Quitte à détruire son monde, il irait jusqu’au bout, songeait-il amèrement.
J’ai failli, j’ai dévoilé le secret de mon ami, je l’ai dévoilé à un futur Mangemort, je suis une merde humaine, je ne vaux rien.
Je me suis fait virer de Poudlard, je le mérite, c’est bien fait pour moi. Un mois d’exclusion, c’est même pas assez pour ce que j’ai fait, Dumbledore est trop sympa avec moi, juste parce que j’ai de bonnes notes et que McGonagall a pitié de moi…
Il reste encore un truc à faire, pour tout raser du passé, définitivement.
Il pensait, ou plutôt laissait ses pensées coléreuses le submerger, car oui, qu’est-ce qu’il allait en avoir besoin, de la colère ! Le courage ne suffit pas pour ce que qu’il a à faire, ah ça non, car il est peu de Gryffondors qui seraient capables, à son âge, de savoir dire non, irrémédiablement, à leurs parents.
Fin d’après-midi automnale, pluvieuse, asphalte détrempé, couleurs bleues entre chien et loup, gouttières qui laissent tout tomber par terre, réverbères sur lesquels la pluie glisse, est-ce que ça serait cliché de dire que tout ça reflète bien son état d’esprit présent ? Il avance d’un pas élastique et déterminé, tourne un coin de rue, une autre, boucle suivi de près par son imaginaire qui retourne sans cesse ses pires souvenirs. Dans sa tête, ça n’avance pas, non, clairement pas, il faut en finir, vite, sinon il ne passera jamais à autre chose, il faut d’abord franchir la barrière infranchissable.
***
Elle l’attendait, la lettre d’exclusion à la main. Il l’attendait, le relevé de retenues à la main. Leurs baguettes à la main, ces mains vilaines, tordues par la rage, blanches par l’oisiveté, pernicieuses par les intentions qu’on leur donnait.
Eux aussi avaient manifestement des choses à lui dire, ou plutôt à lui hurler, preuves et coups à l’appui, sorts et contre-sorts à lui appuyer.
***
La même route, dans l’autre sens, mais ce n’est pas un retour en arrière, oh non, c’est une libération.

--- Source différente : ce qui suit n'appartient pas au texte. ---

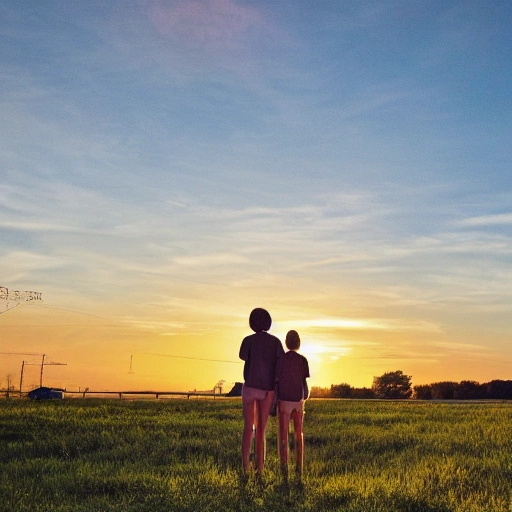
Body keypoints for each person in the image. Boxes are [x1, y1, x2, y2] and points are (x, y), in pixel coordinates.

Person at [239, 308, 284, 475]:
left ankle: (245, 468)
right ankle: (260, 469)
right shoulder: (276, 342)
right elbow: (280, 363)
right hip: (267, 389)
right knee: (261, 430)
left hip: (250, 387)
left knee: (247, 428)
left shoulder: (247, 340)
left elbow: (243, 356)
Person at [276, 330, 310, 480]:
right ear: (299, 343)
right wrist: (304, 398)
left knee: (283, 435)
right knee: (299, 434)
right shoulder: (303, 360)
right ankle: (299, 467)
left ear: (286, 342)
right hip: (298, 400)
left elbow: (276, 381)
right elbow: (305, 384)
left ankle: (284, 468)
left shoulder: (280, 359)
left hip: (283, 400)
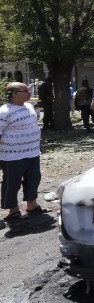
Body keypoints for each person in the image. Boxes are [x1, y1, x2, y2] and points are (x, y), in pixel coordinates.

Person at [0, 82, 47, 222]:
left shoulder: (28, 106)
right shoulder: (3, 111)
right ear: (14, 94)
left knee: (33, 178)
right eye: (25, 90)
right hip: (12, 155)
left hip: (32, 152)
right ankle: (13, 210)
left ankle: (32, 205)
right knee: (12, 182)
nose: (29, 92)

Il a récupéré la lettre, le relevé de retenues. Surtout, il a récupéré deux ou trois certitudes. Oui, il n’avait aucune affaire à prendre – tout est déjà à Poudlard, sa guitare acoustique, son harmonica, sa collection de vinyles, ses magazines de rock moldu, ses amis, sa liberté. Il était juste venu dire « je pars », et il est parti.
Bon ok, il n’a pas vraiment dit « je pars ». Il a crié lui aussi, il a tempêté, il a regardé par la fenêtre avec l’envie de devenir une goutte de pluie mêlée aux autres, parce que même à ce moment-là, ça a été dur. Rien n’a été épargné à personne, oh non.
Est-ce qu’il se sent mieux ? Il a du mal à définir clairement une réponse à cette question. Il a vidé sa colère, ça, c’est sûr, et par le même coup, lui d’ordinaire si énergique, a vidé toute son énergie. Ce n’est pas grave, il se remettra d’aplomb avec sa famille de cœur.
Cette famille de cœur… Il en pleurerait bien de cette réalité désormais tangible, s’il ne s’essuyait déjà pas les joues à cause de la bruine qui commence à perler sur sa peau refroidie.
C’est bon, il est parti.
Sirius Black, dans cette petite rue londonienne, commence à tracer les premiers pas de la nouvelle route qu’empruntera sa vie nouvelle et choisie.